__KUTIPAN TULISAN__
============================================================
Saturday, 16 February 2013

Mahar Surat ar-Rahman


Akhir tahun lalu seorang senior berdiskusi dengan saya tentang mahar pernikahan hafalan surat ar-Rahman. Kenapa harus surat ar-Rahman?, pikir saya. Waktu itu saya masih belum ngeh dengan apa yang sebenarnya terjadi. (maksud?) Nah, akhirnya saya memutuskan untuk browsing mencari di internet.

Dengan kata kunci ‘mahar hafalan surat ar-rahman’ muncul beberapa postingan di blog tetangga. Ternyata mahar hafalan surat ar-Rahman ini nge-tren di kalangan aktivis dakwah dan tarbiyah. Katanya sih mahar hafalan surat ar-Rahman juga disebutkan sama Kang Abik dalam novel best seller-nya Ayat-Ayat Cinta. (lupa di bagian mana yak?)

Beraneka ragam alasan diutarakan untuk pemilihan surat ar-Rahman sebagai mahar. Saya nyontek alasan-alasannya dari beberapa blog akhwat yang mendambakan diberi mahara hafalan surat ar-Rahman. Berikut ini alasannya :

1. Melihat keutamaan surat ar-Rahman. Rasulullah shalallahu ‘alaihi wa sallam bersabda : “Barangsiapa yang membaca surat ar-Rahman, Allah akan menyayangi kelemahannya dan meridhai nikmat yang dikaruniakan padanya.” (Tafsir Nur ats-Tsqalayn 5/187)
2. Ada yang mengatakan karena surat ar-Rahman penuh dengan pertanyaan Allah : “Maka nikmat Tuhanmu yang manakah yang kau dustakan?”. Karena pernikahan adalah penyempurnaan separuh diin dan merupakan sebuah nikmat. Mahar surat ar-Rahman sebagai pengingat untuk kita supaya selalu mensyukuri nikmat Allah yang begitu banyak.
3. Ada yang mengatakan karena ingin meringankan calon suami, karena Rasulullah shalallahu ‘alaihi wa sallam bersabda: “Sebaik-baik mahar adalah yang paling mudah”. Nah surat ar-Rahman pendek dan mudah untuk dihafal dibanding dengan surat al-Baqarah.
4. Yang lucu ternyata ada juga yang terinspirasi dari novel fenomenalnya Kang Abik, Ayat-Ayat Cinta.
5. Ada yang memang sangat menyukai surat ar-Rahman yang bercerita tentang bidadari yang di pingit. Bahkan ada akhwat yang mengatakan dia tidak mau dihargai dengan apapun, baik cincin, uang atau materi apapun sebagai mahar tapi dia akan sangat bahagia kalau dirinya dibeli dengan surah ar-Rahman. Subhanallah…
6. Alasan lain adalah banya akhwat yang memilih surat ar-Rahman sebagai mahar bertujuan untuk memotivasi hafalan qur’an sang suami. Karena ada beberapa akhwat yang kadang membuat target berapa juz minimal hafalan calon pendampingnya. Maka salah satu permintaannya adalah mahar hafalan surat ar-Rahman.
============================================================
__BAHAN YANG DIBERIKAN__
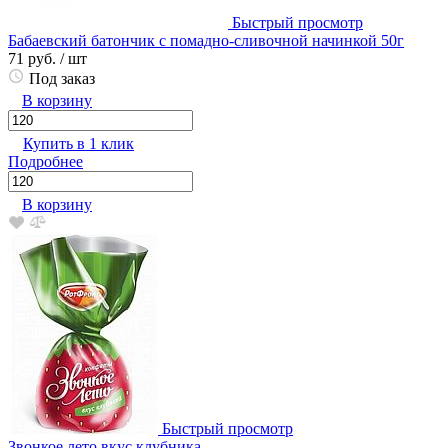
Быстрый просмотр
Бабаевский батончик с помадно-сливочной начинкой 50г
71 руб.
/ шт
Под заказ
В корзину
Купить в 1 клик
Подробнее
В корзину
Быстрый просмотр
Звонкое лето вкус клубника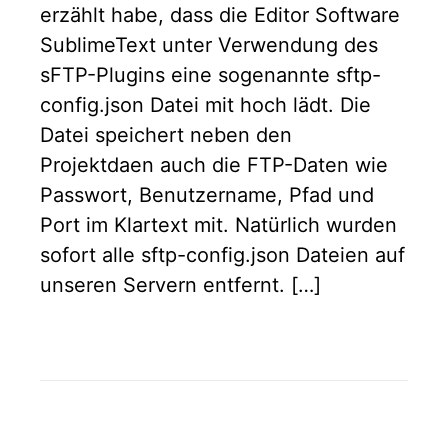
erzählt habe, dass die Editor Software
SublimeText unter Verwendung des
sFTP-Plugins eine sogenannte sftp-
config.json Datei mit hoch lädt. Die
Datei speichert neben den
Projektdaen auch die FTP-Daten wie
Passwort, Benutzername, Pfad und
Port im Klartext mit. Natürlich wurden
sofort alle sftp-config.json Dateien auf
unseren Servern entfernt. […]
============================================================
__TUGAS YANG DIKERJAKAN__
A – Di tulisan tentang mahar surat ar-Rahman, surat ar-Rahman dibilang lebih pendek dan lebih gampang dihafal daripada surat apa?
B – Lanjutkan tulisan tentang mahar surat ar-Rahman mulai setelah kalimat terakhirnya.

__JAWABAN TIAP TUGAS__
A – Surat al-Baqarah.

B –
7. Ada juga yang bilang karena dalam surah ar-Rahman, Allah memberikan deskripsi tentang surga dan kenikmatannya, berupa buah-buahan,warna surga yang hijau juga bidadari yang sangat cantik disurga. Yang katanya memotivasi para calon suami dan istri untuk senantiasa menjalankan roda rumahtangga dengan orientasi akhirat. Para  akhwat terinspirasi menjadi istri terbaik yang menyaingi bidadari surga, sedangkan para ikhwannya terinspirasi berjihad tiada henti sampai syahid menjemput dan mendapatkan bidadari surga.

Yap... itulah beberapa alasan para akhwat yang memilih hafalan surat ar-Rahman sebagai mahar pernikahannya. Setiap orang punya alasan tersendiri dalam pemilihan mahar ini. Lantas bagaimanakah pandangan syariat tentang hafalan surat ar-Rahman sebagai mahar?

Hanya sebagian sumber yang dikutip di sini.